**TEXTO DO EXERCÍCIO**
********
O TEMOR DE DEUS QUE NO CRENTE É FILIAL, NO INCRÉDULO É SERVIL

Mas o que João afirma, que “no amor não há temor, mas o perfeito amor lança fora o temor, porquanto o temor tem a ver com punição” [1Jo 4.18], em nada destrói estas postulações. Pois ele está falando do terror da incredulidade, do qual este temor dos fiéis difere muitíssimo. Ora, tampouco os ímpios temem a Deus só porque se arreceiem de incorrer-lhe no desagrado; o que ousariam, se deveras o pudessem impunemente; mas porque sabem estar ele armado do poder de represália, são sacudidos de pavor ao ouvir falar de sua ira. E também assim temem sua ira, porque a julgam sobrepairar-lhes ameaçadora, pelo que esperam a cada momento lhes haja de cair na cabeça.
********
**MATERIAL DE ESTUDO**
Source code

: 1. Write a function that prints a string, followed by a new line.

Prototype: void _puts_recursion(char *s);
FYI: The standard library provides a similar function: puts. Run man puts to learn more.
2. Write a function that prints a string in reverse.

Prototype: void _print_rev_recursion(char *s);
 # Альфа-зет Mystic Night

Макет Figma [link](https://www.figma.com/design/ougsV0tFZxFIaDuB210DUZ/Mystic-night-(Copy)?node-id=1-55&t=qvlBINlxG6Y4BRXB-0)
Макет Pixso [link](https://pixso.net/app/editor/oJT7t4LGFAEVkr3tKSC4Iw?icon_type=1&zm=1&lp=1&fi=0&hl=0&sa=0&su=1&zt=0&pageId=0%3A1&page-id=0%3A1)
********
**EXPLORE O MATERIAL**
(A) De acordo com o texto sobre o temor de Deus, de que terror João está falando?
(B) Reescreva o trecho de "Mas o que João" até "cair na cabeça." do texto sobre o temor de Deus, substituindo "ímpios" por "incrédulos".
(C) Prossiga o texto sobre o temor de Deus a partir da última frase apresentada.

**RESPOSTAS POR TAREFA**
(A) Do terror da incredulidade.

(B)
Mas o que João afirma, que “no amor não há temor, mas o perfeito amor lança fora o temor, porquanto o temor tem a ver com punição” [1Jo 4.18], em nada destrói estas postulações. Pois ele está falando do terror da incredulidade, do qual este temor dos fiéis difere muitíssimo. Ora, tampouco os incrédulos temem a Deus só porque se arreceiem de incorrer-lhe no desagrado; o que ousariam, se deveras o pudessem impunemente; mas porque sabem estar ele armado do poder de represália, são sacudidos de pavor ao ouvir falar de sua ira. E também assim temem sua ira, porque a julgam sobrepairar-lhes ameaçadora, pelo que esperam a cada momento lhes haja de cair na cabeça.

(C)
Os fiéis, porém, como foi dito, não só temem a ofensa mais do que o castigo, nem são perturbados pelo medo de punição, como se lhes pendesse o castigo, mas também se tornam mais cautos para que não incorram nele. Assim o Apóstolo, quando fala aos fiéis: “Não vos enganeis”, diz ele, “porque por esse meio advém a ira de Deus sobre os filhos da desobediência” [Ef 5.6], não ameaça que sobre eles ela haverá de descer, mas os adverte a que pensem na ira do Senhor preparada para os ímpios, por causa dessas impiedades que enumerara, para que não queiram experimentá-la também eles mesmos. Todavia, raramente acontece que os réprobos se despertem e se sintam movidos pelas simples ameaças, senão que, já tardos e embotados por seu endurecimento, sempre que do céu Deus troveja com palavras, acirram ainda mais sua contumácia. Mas, tocados por sua mão, queiram ou não, são compelidos a temer. A este temor chamam geralmente servil e o contrastam ao temor natural e espontâneo que convém aos filhos. Introduzemoutros, sutilmente, uma espécie intermédia desse temor, visto que essa disposição servil e compulsória por vezes domina os ânimos de tal modo que se aproximam deliberadamente ao temor de Deus.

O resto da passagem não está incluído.